[Opening RECORDS FOR THE EXERCISE section]

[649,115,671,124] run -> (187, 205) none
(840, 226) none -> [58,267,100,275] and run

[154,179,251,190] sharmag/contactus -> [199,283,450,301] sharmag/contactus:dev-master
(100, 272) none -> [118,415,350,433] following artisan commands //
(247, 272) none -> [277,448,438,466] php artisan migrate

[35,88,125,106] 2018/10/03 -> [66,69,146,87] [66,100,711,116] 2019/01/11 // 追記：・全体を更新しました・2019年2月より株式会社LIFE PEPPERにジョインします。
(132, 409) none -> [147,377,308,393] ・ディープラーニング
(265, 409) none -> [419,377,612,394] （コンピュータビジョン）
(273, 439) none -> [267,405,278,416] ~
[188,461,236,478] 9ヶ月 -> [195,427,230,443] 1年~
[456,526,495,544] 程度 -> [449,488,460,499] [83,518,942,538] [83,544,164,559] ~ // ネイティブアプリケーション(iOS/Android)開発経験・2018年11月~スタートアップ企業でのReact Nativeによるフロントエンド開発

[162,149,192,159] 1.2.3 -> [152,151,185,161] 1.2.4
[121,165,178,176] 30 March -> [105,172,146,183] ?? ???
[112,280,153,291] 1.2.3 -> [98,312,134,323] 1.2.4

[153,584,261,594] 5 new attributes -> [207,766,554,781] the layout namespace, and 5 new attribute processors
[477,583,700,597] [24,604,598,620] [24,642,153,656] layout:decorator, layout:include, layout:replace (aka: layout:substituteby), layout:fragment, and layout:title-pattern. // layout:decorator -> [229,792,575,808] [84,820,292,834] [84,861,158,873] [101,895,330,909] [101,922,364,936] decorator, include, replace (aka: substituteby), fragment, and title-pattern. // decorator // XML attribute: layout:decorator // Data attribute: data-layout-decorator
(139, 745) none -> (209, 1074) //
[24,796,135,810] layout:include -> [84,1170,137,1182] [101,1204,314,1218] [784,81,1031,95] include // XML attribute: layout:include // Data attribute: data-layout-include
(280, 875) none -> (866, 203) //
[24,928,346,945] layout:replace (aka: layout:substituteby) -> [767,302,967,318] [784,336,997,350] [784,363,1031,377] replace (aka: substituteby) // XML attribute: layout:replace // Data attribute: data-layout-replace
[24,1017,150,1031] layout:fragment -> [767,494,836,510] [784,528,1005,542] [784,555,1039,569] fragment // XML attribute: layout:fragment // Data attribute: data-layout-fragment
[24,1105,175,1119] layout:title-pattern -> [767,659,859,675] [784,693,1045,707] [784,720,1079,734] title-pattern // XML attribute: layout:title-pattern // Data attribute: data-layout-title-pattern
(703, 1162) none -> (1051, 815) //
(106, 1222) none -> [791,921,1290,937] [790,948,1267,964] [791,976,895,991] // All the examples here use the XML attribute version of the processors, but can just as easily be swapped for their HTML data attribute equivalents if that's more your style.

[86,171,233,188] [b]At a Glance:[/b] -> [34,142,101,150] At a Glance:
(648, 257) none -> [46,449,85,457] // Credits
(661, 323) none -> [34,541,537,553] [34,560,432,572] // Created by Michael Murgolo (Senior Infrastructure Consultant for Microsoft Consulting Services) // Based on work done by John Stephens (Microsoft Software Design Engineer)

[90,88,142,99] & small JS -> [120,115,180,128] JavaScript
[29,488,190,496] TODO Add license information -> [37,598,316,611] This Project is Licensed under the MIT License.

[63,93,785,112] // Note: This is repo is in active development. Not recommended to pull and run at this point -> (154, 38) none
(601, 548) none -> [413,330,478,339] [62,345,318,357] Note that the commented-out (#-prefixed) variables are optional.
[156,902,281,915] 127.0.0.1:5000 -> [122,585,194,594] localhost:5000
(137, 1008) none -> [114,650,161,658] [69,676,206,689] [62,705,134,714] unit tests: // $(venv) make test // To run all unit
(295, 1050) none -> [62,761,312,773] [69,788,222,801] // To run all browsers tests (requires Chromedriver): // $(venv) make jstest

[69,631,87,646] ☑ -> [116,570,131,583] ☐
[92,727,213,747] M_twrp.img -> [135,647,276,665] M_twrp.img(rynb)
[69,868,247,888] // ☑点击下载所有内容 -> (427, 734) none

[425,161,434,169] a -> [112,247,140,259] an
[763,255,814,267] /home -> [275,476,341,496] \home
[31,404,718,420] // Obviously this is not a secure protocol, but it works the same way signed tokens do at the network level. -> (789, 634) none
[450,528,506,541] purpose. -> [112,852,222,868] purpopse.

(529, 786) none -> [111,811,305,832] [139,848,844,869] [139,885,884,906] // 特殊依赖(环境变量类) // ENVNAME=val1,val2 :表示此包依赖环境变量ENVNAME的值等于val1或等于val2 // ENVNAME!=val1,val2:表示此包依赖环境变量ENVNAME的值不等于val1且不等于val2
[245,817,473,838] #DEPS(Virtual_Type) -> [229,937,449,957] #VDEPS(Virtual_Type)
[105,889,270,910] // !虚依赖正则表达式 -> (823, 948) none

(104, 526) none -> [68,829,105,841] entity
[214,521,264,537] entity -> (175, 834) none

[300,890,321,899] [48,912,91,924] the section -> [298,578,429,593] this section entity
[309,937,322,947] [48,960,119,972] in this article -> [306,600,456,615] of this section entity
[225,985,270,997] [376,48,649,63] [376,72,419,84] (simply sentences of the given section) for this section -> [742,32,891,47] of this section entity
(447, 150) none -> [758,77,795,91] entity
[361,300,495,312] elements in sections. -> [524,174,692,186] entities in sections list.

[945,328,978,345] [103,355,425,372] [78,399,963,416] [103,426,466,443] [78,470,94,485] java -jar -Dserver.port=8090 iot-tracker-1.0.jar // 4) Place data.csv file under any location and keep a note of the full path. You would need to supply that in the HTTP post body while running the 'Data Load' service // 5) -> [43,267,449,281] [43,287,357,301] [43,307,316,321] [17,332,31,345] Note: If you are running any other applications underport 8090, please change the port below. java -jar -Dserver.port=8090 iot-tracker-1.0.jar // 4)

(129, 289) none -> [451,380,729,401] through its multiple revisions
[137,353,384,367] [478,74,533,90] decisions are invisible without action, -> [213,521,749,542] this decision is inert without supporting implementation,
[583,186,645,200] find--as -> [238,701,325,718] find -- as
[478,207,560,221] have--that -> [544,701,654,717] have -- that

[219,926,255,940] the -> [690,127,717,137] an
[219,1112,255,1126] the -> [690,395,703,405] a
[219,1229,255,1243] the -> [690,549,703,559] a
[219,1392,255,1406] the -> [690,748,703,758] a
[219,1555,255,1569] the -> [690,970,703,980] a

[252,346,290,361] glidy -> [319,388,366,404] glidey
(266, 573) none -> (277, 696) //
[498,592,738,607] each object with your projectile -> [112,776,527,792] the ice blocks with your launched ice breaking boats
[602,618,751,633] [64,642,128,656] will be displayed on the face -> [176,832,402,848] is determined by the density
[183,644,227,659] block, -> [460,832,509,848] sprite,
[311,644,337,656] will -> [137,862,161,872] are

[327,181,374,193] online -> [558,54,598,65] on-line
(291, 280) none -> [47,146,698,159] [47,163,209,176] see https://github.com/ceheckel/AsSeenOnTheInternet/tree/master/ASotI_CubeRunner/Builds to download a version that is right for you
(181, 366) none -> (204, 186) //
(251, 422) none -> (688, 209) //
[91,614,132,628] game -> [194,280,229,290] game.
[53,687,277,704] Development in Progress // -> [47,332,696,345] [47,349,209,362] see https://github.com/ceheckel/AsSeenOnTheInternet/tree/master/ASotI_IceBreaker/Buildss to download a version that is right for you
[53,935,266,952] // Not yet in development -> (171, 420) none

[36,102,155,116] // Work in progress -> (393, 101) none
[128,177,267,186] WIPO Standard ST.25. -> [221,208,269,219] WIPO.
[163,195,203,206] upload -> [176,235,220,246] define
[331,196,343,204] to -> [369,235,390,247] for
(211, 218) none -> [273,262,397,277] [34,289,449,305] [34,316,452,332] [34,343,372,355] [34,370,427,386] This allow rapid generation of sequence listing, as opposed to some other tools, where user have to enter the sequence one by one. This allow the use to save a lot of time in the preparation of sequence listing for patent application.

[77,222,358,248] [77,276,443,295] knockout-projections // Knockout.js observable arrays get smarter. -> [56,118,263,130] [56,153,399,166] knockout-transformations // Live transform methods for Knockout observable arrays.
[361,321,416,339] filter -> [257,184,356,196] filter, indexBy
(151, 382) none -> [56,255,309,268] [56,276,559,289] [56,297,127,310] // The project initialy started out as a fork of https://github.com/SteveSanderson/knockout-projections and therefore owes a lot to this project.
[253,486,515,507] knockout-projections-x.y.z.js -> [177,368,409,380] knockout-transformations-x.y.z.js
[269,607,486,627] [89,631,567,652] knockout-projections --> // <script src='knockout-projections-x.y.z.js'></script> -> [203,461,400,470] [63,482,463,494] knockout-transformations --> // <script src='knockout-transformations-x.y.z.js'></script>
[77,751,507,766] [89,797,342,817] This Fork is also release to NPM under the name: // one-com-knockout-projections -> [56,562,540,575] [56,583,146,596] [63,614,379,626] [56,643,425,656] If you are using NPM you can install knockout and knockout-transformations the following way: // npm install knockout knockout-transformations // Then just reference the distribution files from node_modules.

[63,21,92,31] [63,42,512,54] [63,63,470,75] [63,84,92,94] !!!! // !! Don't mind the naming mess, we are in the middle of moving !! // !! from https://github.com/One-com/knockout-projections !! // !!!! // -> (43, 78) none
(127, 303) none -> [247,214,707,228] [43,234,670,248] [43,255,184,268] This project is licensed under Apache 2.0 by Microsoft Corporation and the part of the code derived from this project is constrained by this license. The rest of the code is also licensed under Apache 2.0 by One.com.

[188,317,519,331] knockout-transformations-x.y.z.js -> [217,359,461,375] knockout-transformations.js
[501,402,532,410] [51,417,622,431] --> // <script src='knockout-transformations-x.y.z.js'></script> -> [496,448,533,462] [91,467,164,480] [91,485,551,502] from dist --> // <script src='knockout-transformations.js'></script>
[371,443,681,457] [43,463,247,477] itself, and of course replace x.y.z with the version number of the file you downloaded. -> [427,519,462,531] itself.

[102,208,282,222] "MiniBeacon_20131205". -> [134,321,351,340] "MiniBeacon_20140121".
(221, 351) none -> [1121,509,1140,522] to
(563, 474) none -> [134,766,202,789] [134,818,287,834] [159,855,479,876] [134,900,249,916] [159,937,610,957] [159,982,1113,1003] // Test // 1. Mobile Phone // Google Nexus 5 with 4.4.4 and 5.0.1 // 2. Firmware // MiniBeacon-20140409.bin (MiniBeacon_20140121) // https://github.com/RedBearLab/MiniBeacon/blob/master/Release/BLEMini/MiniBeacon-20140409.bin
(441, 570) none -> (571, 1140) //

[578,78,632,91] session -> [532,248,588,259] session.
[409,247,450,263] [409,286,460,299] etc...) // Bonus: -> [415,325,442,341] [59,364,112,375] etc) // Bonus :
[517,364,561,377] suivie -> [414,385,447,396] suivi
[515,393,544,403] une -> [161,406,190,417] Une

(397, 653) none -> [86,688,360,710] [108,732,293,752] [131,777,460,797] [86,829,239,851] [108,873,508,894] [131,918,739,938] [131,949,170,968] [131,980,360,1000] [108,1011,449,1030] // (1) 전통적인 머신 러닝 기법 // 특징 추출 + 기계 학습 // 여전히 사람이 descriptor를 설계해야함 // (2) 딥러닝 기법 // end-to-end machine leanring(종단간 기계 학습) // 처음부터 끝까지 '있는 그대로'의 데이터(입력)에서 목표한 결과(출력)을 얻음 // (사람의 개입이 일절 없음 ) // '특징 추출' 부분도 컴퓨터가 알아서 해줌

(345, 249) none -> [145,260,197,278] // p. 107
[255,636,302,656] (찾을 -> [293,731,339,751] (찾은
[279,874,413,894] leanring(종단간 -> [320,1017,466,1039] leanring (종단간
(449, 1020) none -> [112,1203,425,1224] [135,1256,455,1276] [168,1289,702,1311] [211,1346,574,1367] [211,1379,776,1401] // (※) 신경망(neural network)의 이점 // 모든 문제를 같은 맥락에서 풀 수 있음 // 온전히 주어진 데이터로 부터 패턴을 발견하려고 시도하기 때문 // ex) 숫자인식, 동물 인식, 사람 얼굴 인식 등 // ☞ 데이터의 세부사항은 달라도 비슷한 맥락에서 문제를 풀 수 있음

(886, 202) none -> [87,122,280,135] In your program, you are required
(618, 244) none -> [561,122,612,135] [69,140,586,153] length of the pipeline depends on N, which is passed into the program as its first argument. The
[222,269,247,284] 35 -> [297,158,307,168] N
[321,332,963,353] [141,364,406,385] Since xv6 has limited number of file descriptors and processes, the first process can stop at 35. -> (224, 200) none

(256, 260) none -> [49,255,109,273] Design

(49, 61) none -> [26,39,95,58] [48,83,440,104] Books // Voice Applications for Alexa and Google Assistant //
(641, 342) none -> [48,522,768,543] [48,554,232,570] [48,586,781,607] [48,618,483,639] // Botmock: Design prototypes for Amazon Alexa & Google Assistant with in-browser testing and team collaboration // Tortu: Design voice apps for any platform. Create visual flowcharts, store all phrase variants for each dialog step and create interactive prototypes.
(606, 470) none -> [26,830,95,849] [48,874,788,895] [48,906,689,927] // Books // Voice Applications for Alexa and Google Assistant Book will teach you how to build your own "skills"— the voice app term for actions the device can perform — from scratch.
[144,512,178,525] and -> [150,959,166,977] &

[Closing RECORDS FOR THE EXERCISE section]

**WORK REQUIRED:** Up to and including the line that holds "[35,88,125,106] 2018/10/03 ->", reproduce the records above exactly from their first line, and give nothing else.

**YOUR SOLUTION:**
[649,115,671,124] run -> (187, 205) none
(840, 226) none -> [58,267,100,275] and run

[154,179,251,190] sharmag/contactus -> [199,283,450,301] sharmag/contactus:dev-master
(100, 272) none -> [118,415,350,433] following artisan commands //
(247, 272) none -> [277,448,438,466] php artisan migrate

[35,88,125,106] 2018/10/03 -> [66,69,146,87] [66,100,711,116] 2019/01/11 // 追記：・全体を更新しました・2019年2月より株式会社LIFE PEPPERにジョインします。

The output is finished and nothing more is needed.